A direct product decomposition approach for symmetry exploitation in many-body methods. I. Energy calculations

Abstract

An analysis of the matrix contractions involved in many‐body perturbation theory and coupled‐cluster calculations leads to a convenient strategy for exploiting point group symmetry, by which the number of floating point operations can be reduced by as much as a factor of h², where h is the order of the molecular point group. Contrary to a statement in the literature, the significant reduction in computation time realized in coupled‐cluster calculations which exploit symmetry is not due to nonlinearities in the equations.
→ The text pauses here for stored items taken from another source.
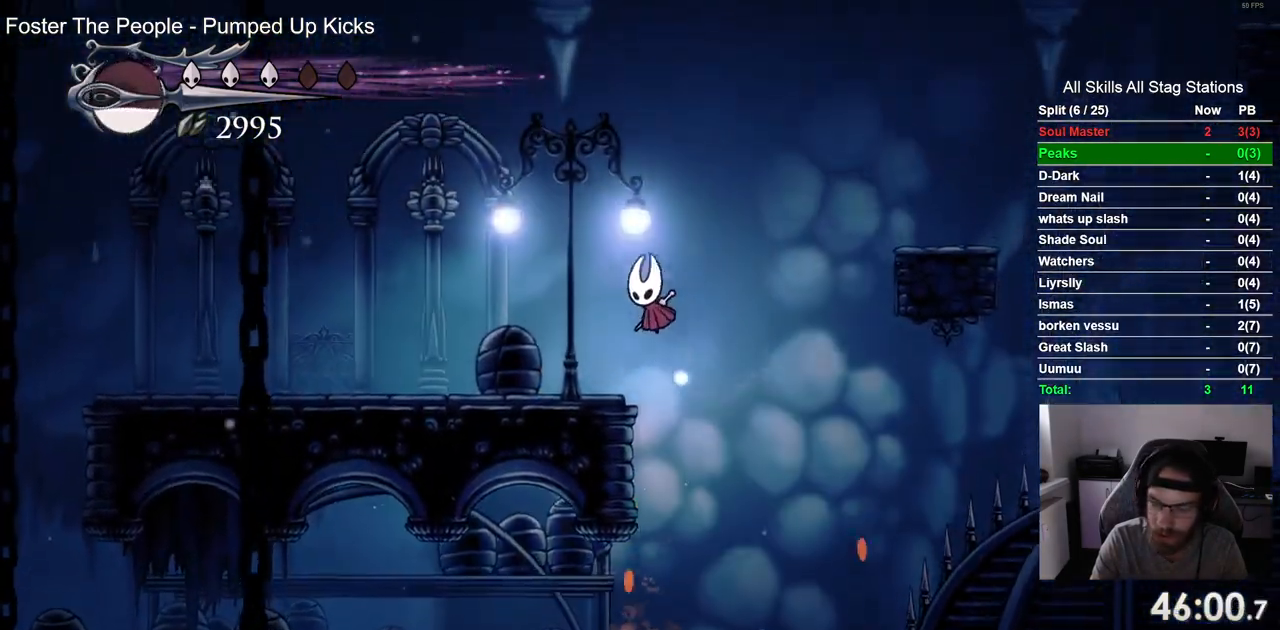
{"dt_ms": 500, "buttons": ["CROSS", "DPAD_RIGHT"], "left_stick": "center", "right_stick": "center", "events": [[200, "DPAD_LEFT", "up"], [200, "DPAD_UP", "down"], [233, "DPAD_UP", "up"], [267, "CROSS", "down"], [267, "DPAD_RIGHT", "down"], [333, "CROSS", "up"], [433, "CROSS", "down"]]}
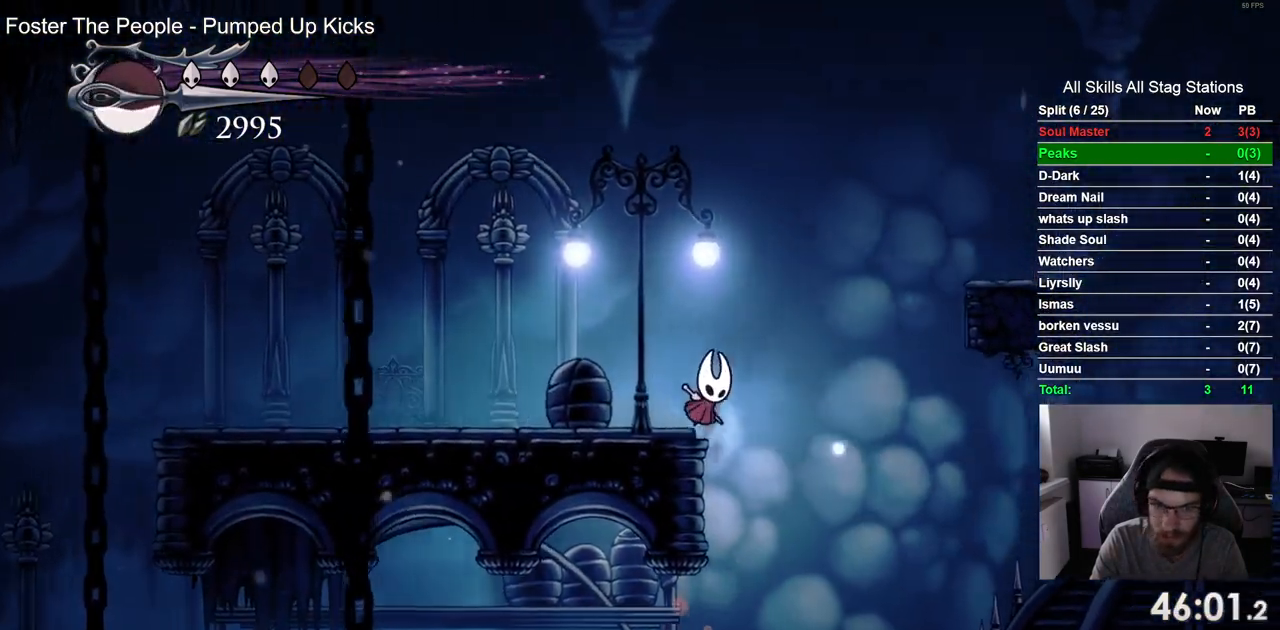
{"dt_ms": 500, "buttons": ["CROSS", "DPAD_RIGHT"], "left_stick": "center", "right_stick": "center", "events": []}
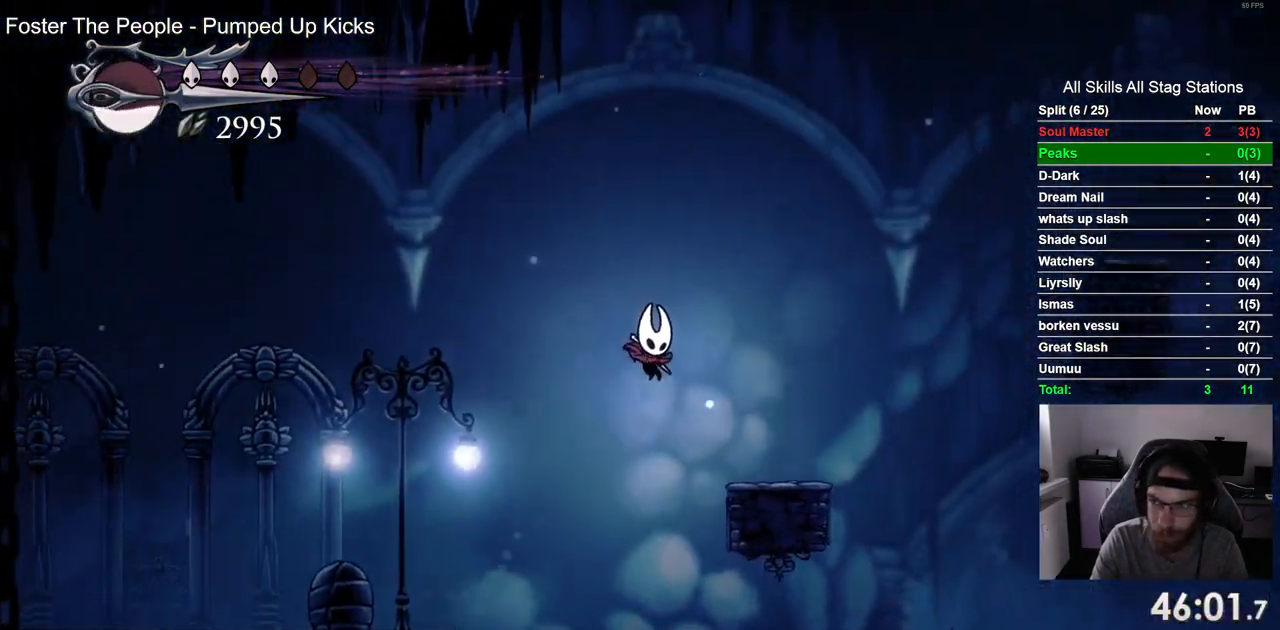
{"dt_ms": 500, "buttons": ["CROSS", "DPAD_RIGHT"], "left_stick": "center", "right_stick": "center"}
Rather, the savings of the fully vectorizable direct product decomposition (DPD) method outlined here is associated with individual (linear) contractions, and is therefore applicable to both linear and nonlinear coupled‐cluster models, as well as many body perturbation theory. In addition to the large reduction in floating point operations made possible by exploiting symmetry, core memory requirements are also reduced by a factor of ≊h². Implementation of the method for both open and closed shells is reported. Computer timings and hardware requirements are given for several representative chemical systems. Finally, the DPD method is applied to the calculation of the equilibrium geometry, totally symmetric harmonic force field and vertical ionization potentials of the cubane molecule at the coupled‐cluster singles and doubles (CCSD) level.